京都市下京区東中筋通正面下ル紅葉町・同区油小路通正面下る玉本町、西本願寺から堀川通を挟んで東側にある正面通入口の西本願寺総門をくぐった先、仏具屋などが建ち並ぶ門前町を少し進んだ所にあるレンガ造りの近代的建築物。
1912年(明治45年)、東京帝国大学教授・伊東忠太(いとうちゅうた 1867-1954)の設計、竹中工務店の施工により建築。
伊東忠太は山形県米沢市出身の建築家・建築学者で、日本の古建築や中国・インドの遺跡を調査し、法隆寺が日本最古の寺院建築であることを学問的に示し、日本建築史学を樹立。

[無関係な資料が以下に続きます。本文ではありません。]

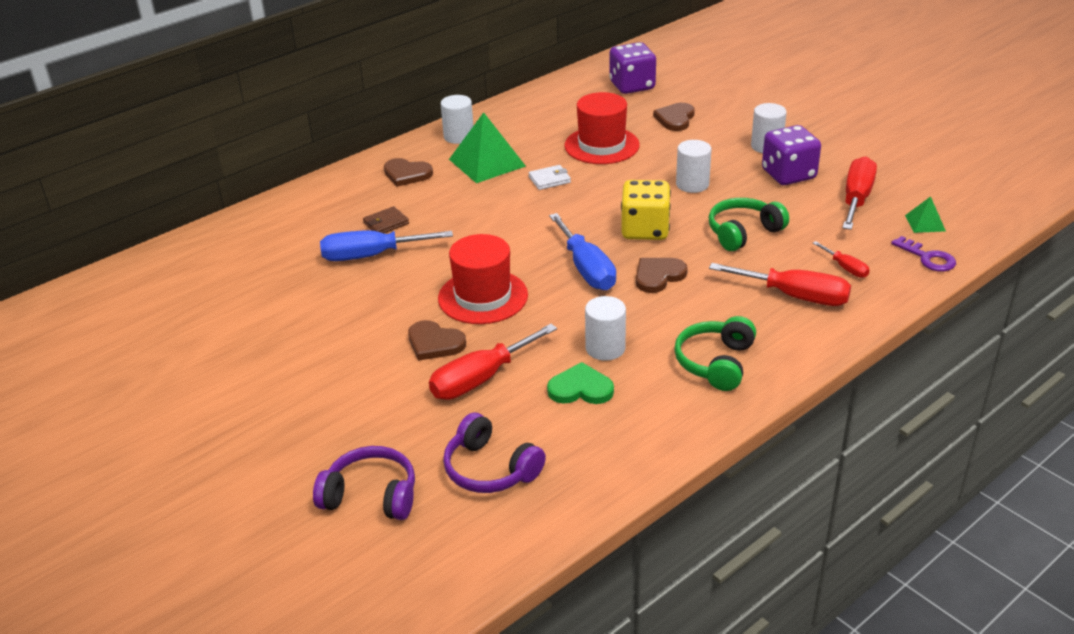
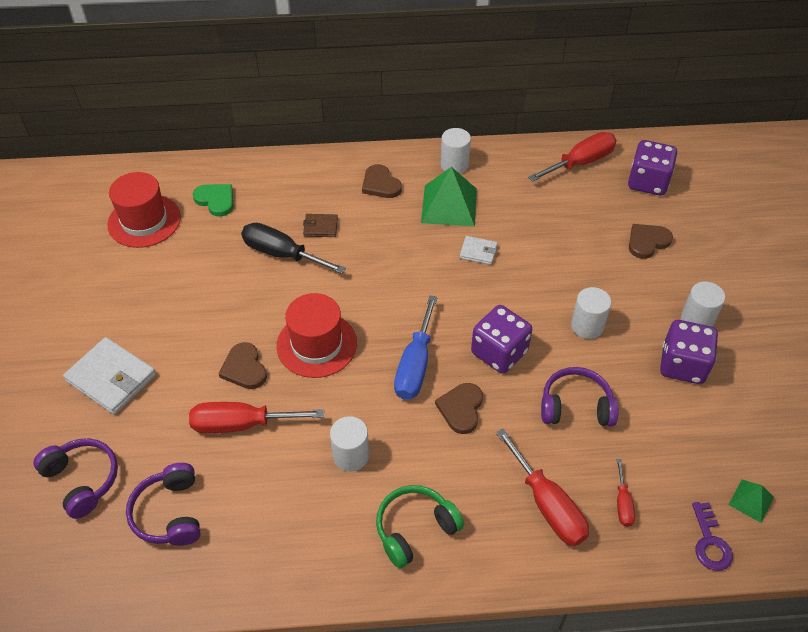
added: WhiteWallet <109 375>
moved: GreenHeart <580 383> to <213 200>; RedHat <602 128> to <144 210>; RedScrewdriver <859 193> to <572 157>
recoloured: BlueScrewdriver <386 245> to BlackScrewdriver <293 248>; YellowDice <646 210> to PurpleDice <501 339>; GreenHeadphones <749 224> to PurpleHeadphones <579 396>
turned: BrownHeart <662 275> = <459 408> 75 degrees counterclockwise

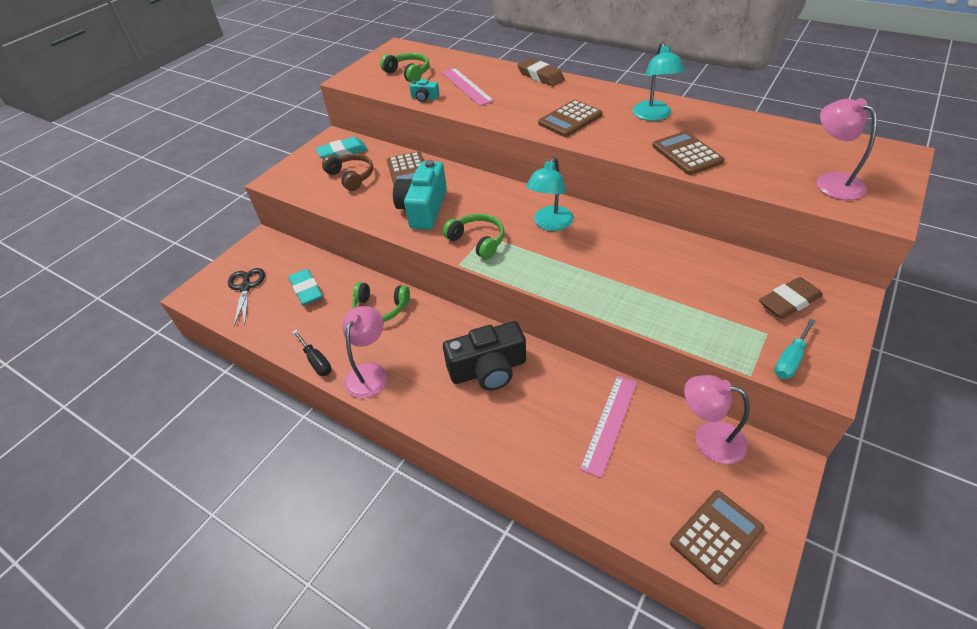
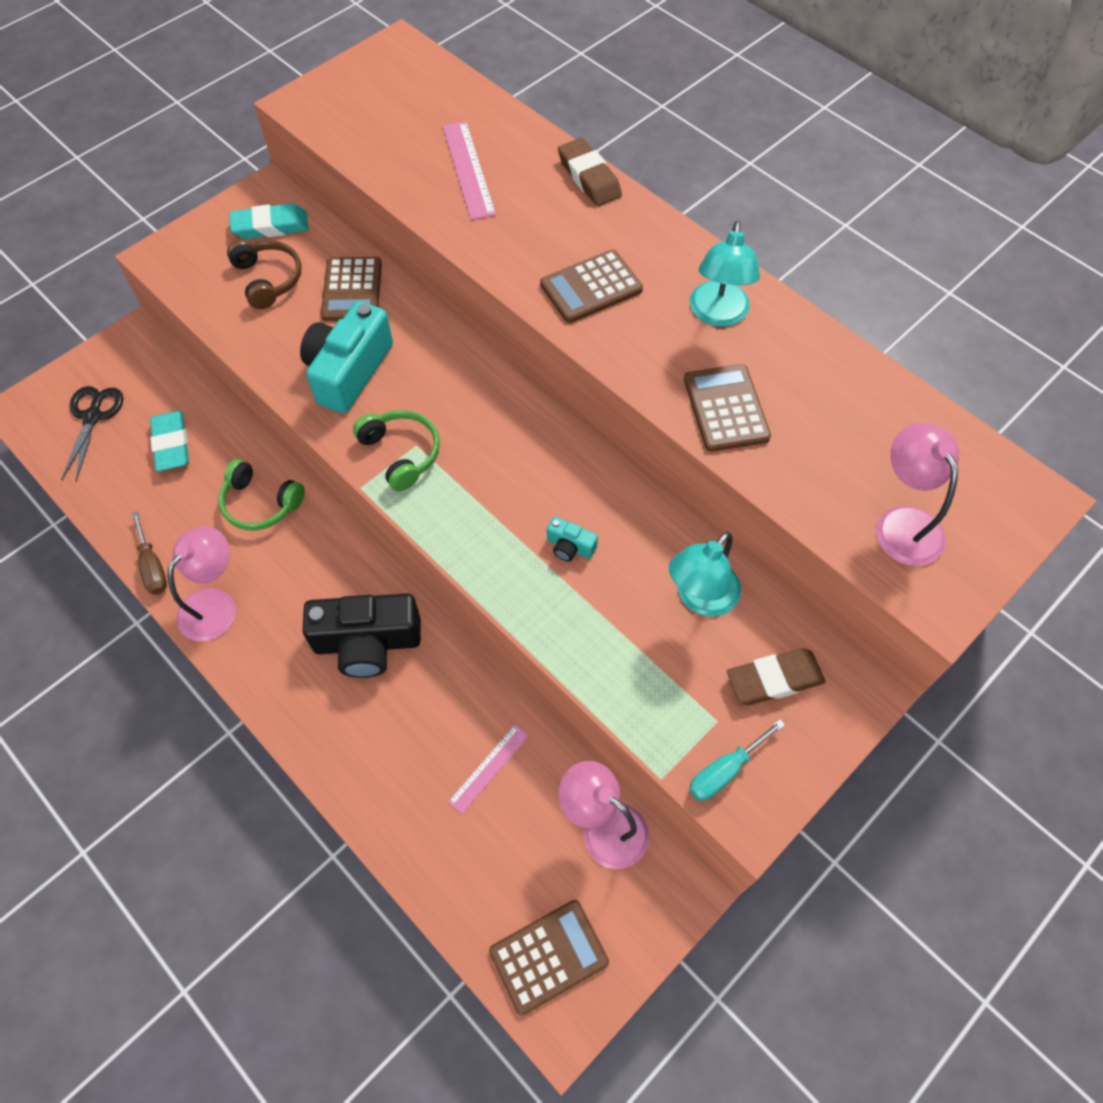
removed: GreenHeadphones <404 67>
moved: TurquoiseCamera <424 90> to <572 539>; TurquoiseLamp <550 194> to <705 574>
recoloured: BlackScrewdriver <312 353> to BrownScrewdriver <149 553>
resized: PinkRuler <608 426> = <488 769> x0.64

また国宝保存会委員として文化財の保存にも尽力したほか、東京の築地本願寺や明治神宮、京都の平安神宮などの有名な寺社仏閣の建築物の設計を手がけたことでも知られています。
1908年(明治41年)には「日本建築も建材に石材や鉄材を使用し、その建築様式は欧化でも和洋折衷でもなく、木造の伝統を進化させることにより生み出さなければいけない」という「建築進化論」を提唱し、日本の建築界に大きな影響を与えました。
当建造物はこの「建築進化論」の考え方を明確に表現した初期の代表的な作品で、レンガ造りの2階建にヴィクトリア朝風のレンガ造りのドームという外観は古典様式基づくものの、細部にインド風の意匠やイスラムの建築様式であるサラセン洋式、日本の伝統的な洋式が用いられていて、日本とインドなどのアジア、および西洋が三位一体となった形となっています。
そして当初は「本館」のほか「付属室」「倉庫」の2棟、「物置、人力車置場、便所」「屋根付伝ひ廊下」が建っていたといいますが、現在は「本館」のみが残されていますが、建設当時の外観や間取り等にほとんど変化はなく、創建当時の姿が維持保全されているといい、日本の近代建築の発展を知る上でも貴重な史料であるとして、1988年(昭和63年)5月2日に「京都市指定文化財」に指定。
その後、2011年(平成23年)、宗祖親鸞聖人750回大遠忌法要を機に修復工事が行われた後、2014年(平成26年)には「国の重要文化財」にも指定されています。
元々は1895年(明治28年)4月に設立された真宗信徒生命保険株式会社の社屋として使用されていましたが、その後は時代ともに銀行、京福電鉄の事務所、浄土真宗本願寺派布教研究所、1958年(昭和33年)から1973年(昭和48年)までは貧者施療を目的として設立された「あそか診療所」と用途を変え、1973年(昭和48年)から「本願寺伝道院」となり、現在は僧侶の教化育成の道場として使われているそうです。
そのため内部は通常は非公開ですが、シンボルとなるドーム屋根やレンガ造りの建物などの外観だけでも十分に見学に値するほか玄関前の車止めの石柱に掘られた妖怪・怪獣風の石像なども見どころで、建築ファンからひそかに人気を集めているほか、過去には「京都国際映画祭」や「和食の祭典」など、本願寺にてイベントが開催された際に会場として使用され、内部が一般公開されることもあるようです。